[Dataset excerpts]
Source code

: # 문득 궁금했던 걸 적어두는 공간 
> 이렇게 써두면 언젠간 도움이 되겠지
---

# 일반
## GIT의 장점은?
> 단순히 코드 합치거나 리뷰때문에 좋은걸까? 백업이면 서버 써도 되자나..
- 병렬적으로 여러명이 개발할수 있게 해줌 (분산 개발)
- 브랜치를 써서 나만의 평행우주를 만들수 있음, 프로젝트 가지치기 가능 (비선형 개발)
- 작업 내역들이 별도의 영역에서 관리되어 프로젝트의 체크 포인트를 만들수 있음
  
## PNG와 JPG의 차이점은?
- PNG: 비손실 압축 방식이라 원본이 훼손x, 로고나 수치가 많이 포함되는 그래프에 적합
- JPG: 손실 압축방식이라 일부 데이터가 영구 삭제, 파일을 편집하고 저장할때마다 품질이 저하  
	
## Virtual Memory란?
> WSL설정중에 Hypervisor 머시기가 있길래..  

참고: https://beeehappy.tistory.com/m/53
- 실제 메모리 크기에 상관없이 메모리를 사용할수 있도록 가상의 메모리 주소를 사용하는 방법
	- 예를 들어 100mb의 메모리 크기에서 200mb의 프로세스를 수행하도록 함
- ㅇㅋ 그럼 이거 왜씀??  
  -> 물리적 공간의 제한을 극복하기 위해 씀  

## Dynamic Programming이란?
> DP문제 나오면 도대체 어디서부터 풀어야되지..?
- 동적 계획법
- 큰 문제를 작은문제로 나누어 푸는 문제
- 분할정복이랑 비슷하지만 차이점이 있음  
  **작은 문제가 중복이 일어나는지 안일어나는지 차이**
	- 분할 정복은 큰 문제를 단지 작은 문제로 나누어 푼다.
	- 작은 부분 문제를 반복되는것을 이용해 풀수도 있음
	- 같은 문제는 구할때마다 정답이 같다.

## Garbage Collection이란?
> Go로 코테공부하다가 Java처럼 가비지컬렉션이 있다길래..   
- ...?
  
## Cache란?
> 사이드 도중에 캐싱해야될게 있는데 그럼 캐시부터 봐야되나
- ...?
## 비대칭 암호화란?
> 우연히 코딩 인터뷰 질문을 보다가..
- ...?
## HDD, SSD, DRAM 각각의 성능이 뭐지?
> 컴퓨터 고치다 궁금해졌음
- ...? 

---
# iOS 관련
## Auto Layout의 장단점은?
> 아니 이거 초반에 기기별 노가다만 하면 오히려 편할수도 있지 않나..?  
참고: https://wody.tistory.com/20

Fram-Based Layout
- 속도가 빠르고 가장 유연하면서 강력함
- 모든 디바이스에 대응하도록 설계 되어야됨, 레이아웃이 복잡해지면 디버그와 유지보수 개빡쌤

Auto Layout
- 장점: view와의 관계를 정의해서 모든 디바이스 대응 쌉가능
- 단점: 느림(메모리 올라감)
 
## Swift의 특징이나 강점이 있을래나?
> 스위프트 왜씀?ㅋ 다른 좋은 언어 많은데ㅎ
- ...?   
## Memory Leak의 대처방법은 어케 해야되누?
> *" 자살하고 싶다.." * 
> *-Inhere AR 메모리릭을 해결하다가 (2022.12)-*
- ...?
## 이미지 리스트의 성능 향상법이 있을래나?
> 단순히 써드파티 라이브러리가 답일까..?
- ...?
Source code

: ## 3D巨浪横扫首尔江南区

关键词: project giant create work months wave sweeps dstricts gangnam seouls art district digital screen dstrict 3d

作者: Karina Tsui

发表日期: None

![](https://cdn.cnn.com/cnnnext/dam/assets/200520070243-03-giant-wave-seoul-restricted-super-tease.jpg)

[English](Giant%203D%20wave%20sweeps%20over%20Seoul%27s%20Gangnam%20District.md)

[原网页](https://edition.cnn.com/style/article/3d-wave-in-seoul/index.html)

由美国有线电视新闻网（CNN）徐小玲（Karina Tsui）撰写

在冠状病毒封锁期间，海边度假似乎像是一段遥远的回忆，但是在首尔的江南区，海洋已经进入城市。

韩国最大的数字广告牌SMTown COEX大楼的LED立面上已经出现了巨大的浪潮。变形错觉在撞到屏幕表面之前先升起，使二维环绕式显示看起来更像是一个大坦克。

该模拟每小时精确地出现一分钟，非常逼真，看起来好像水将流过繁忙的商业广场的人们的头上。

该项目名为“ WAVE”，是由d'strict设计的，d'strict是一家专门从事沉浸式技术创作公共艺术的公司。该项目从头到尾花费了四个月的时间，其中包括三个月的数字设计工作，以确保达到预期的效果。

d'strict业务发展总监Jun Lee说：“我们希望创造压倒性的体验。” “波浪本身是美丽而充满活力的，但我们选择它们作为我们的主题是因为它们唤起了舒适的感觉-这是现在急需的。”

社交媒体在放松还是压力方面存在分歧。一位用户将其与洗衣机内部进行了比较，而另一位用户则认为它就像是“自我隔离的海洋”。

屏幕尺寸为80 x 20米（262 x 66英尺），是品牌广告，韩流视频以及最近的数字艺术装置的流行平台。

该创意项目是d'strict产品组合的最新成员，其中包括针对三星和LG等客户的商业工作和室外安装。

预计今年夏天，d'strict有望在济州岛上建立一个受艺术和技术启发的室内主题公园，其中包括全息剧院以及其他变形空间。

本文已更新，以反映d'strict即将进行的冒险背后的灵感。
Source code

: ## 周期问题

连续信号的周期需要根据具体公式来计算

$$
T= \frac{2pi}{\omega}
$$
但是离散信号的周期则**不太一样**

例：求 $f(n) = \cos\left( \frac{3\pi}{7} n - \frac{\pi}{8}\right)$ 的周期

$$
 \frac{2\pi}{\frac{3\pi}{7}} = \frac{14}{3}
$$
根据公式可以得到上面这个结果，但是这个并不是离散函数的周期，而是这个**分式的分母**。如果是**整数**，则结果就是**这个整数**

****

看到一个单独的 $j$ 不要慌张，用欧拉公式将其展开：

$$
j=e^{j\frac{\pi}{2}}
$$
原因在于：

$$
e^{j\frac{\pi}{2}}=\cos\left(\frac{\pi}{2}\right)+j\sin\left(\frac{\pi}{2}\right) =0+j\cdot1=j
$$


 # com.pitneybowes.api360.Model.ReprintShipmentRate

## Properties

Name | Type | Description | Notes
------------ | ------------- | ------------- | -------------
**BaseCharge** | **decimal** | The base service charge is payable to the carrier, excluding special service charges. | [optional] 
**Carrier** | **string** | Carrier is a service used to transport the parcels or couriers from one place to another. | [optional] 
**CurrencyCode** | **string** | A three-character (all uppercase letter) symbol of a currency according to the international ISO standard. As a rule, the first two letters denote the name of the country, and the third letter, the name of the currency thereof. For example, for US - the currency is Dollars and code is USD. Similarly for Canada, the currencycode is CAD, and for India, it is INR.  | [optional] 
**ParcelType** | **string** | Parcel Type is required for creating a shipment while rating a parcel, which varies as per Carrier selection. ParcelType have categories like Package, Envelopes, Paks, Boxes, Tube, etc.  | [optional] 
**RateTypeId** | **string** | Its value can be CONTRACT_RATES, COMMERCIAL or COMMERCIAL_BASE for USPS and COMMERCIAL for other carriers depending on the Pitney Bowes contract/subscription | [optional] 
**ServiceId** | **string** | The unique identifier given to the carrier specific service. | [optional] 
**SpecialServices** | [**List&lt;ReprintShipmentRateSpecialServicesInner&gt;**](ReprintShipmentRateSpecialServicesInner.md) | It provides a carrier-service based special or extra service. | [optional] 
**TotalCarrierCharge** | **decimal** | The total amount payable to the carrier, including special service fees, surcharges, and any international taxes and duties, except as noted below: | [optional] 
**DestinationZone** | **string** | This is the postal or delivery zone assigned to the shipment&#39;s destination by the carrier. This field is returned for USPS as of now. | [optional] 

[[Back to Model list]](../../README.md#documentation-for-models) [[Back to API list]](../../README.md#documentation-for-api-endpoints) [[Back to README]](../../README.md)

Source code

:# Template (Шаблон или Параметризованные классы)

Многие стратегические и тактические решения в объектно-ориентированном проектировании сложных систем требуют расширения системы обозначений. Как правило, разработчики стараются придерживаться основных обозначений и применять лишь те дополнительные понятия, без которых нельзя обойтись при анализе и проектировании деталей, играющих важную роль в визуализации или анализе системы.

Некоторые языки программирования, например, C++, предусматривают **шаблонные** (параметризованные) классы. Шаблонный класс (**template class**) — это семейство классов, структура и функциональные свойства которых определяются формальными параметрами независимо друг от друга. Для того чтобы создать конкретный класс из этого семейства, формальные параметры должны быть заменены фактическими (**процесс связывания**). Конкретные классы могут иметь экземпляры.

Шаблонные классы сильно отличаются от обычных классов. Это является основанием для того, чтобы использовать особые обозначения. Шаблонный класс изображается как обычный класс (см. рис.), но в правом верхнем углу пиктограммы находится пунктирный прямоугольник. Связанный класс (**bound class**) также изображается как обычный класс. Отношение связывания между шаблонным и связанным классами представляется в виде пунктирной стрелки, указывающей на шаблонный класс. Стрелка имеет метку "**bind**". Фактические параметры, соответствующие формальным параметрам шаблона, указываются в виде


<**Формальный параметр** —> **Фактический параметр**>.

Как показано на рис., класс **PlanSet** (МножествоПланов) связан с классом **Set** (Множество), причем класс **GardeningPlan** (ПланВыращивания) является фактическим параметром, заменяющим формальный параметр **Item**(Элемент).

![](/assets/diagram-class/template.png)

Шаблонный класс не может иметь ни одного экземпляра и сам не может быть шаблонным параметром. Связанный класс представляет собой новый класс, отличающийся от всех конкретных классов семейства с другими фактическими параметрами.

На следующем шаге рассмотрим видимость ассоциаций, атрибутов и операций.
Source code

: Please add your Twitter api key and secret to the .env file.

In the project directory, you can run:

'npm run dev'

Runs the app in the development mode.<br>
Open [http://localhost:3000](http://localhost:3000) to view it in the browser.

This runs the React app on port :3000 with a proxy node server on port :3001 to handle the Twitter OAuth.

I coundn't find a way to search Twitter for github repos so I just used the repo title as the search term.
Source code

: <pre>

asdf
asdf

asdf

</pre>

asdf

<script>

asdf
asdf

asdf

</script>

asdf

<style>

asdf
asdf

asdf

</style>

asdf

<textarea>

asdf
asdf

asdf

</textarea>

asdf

▶ **Activity**
Lines from the start of the entries through the one containing "- 실제 메모리 크기에" are to be set down again exactly, both ends included.

▶ **Response box**
Source code

: # 문득 궁금했던 걸 적어두는 공간 
> 이렇게 써두면 언젠간 도움이 되겠지
---

# 일반
## GIT의 장점은?
> 단순히 코드 합치거나 리뷰때문에 좋은걸까? 백업이면 서버 써도 되자나..
- 병렬적으로 여러명이 개발할수 있게 해줌 (분산 개발)
- 브랜치를 써서 나만의 평행우주를 만들수 있음, 프로젝트 가지치기 가능 (비선형 개발)
- 작업 내역들이 별도의 영역에서 관리되어 프로젝트의 체크 포인트를 만들수 있음
  
## PNG와 JPG의 차이점은?
- PNG: 비손실 압축 방식이라 원본이 훼손x, 로고나 수치가 많이 포함되는 그래프에 적합
- JPG: 손실 압축방식이라 일부 데이터가 영구 삭제, 파일을 편집하고 저장할때마다 품질이 저하  
	
## Virtual Memory란?
> WSL설정중에 Hypervisor 머시기가 있길래..  

참고: https://beeehappy.tistory.com/m/53
- 실제 메모리 크기에 상관없이 메모리를 사용할수 있도록 가상의 메모리 주소를 사용하는 방법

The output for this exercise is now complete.